I don’t have a charming name or story for this dish because my mother sort of made it up. She ate something like it at a wedding once, liked it, improvised her own version at home, tweaked it over time, taught it to me, who tweaked it some more, and the story of all this offers insight into the spirit of our cooking. We like our food tasty rather than fancy; friendly rather than sophisticated; light rather than complex; effusive rather than concentrated; pure rather than distilled. This braise is a paradigmatic example, in that it goes against many rules of the gourmet for enhancing and concentrating flavor, in favor of lightness, cleanness, and harmony.

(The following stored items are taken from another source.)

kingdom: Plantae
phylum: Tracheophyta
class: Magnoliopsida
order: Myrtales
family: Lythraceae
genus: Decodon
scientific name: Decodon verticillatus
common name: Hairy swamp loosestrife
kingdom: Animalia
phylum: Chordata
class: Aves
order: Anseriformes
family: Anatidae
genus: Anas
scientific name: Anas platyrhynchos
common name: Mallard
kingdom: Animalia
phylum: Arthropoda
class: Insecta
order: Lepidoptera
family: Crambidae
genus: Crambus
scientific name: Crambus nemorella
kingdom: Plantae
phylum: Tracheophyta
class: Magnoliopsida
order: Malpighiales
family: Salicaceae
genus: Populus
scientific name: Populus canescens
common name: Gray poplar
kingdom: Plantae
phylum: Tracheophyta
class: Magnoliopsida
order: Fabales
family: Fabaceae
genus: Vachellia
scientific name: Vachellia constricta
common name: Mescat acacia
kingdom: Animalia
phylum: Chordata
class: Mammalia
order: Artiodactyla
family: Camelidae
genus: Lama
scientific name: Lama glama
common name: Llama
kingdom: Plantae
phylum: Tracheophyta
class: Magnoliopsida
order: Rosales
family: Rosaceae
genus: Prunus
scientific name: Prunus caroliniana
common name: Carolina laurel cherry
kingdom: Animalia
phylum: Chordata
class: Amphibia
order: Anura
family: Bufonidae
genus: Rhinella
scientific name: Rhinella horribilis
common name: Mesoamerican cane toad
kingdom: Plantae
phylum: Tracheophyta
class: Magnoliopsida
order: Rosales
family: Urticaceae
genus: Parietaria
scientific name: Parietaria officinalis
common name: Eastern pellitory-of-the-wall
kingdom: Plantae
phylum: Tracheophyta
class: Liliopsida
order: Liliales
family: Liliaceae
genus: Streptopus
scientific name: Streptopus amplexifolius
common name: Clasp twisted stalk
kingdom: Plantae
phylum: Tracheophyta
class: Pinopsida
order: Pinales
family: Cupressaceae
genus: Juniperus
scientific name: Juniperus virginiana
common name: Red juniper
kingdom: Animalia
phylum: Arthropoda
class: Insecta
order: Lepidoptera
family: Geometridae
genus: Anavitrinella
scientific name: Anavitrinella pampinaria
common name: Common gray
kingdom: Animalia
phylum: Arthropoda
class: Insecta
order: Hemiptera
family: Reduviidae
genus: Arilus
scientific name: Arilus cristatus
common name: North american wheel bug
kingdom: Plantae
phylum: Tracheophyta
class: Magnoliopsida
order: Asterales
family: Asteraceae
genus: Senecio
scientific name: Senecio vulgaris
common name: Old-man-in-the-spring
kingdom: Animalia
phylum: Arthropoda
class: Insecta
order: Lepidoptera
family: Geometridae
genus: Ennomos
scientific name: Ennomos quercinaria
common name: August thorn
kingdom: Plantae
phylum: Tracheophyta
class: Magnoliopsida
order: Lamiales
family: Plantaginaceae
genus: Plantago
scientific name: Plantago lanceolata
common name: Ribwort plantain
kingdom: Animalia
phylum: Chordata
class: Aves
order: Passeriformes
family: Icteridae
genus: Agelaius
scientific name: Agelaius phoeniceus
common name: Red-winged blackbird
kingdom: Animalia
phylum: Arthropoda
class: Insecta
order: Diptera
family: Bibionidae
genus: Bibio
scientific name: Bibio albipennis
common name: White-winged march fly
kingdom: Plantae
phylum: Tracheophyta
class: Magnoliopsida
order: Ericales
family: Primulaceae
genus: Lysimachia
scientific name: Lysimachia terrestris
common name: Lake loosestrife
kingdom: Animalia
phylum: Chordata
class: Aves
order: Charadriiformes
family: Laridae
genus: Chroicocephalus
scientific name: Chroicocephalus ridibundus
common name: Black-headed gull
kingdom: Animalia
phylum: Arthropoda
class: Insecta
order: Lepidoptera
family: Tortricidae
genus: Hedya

For one thing, it uses white rather than dark mushrooms. I’d go so far as to say its genius is in its use of plain white mushrooms. You might well figure that a braise would be all the more delicious with dark Baby Bella, or fancier yet, Crimini mushrooms—no doubt the choice of a Tuscan or Frenchman, who will wryly remark with a confidential tone and bemused frown on the ingenuousness of our using white button mushrooms. Ah, proud mushrooms for proud men, overweening, overbearing, prepossessing, bent on infiltrating and dominating. Might as well just call it a mushroom braise, because that’s all it will taste like with those dark ones.
But we know that it is the meek that shall inherit the earth. It is precisely the self-abnegation of the white mushroom that gives it another sort of power, an unprepossessing power of assimilation. It gets its glory from another, as does the moon from the sun, reflecting and refracting the other’s light with a beauty all its own. All that its spongy flesh absorbs this mushroom mingles in its womb—the savoriness of chicken and sausage gilded in olive oil and butter, the redolence of much garlic, tangy sprites of tomato, the fresh perfumes of green parsley and white wine—each savor shining more glorious in spectral array than ever in proud isolation. It is its very translucency that gives the white mushroom this its power of transfiguration, and it arises arrayed glorious by its service.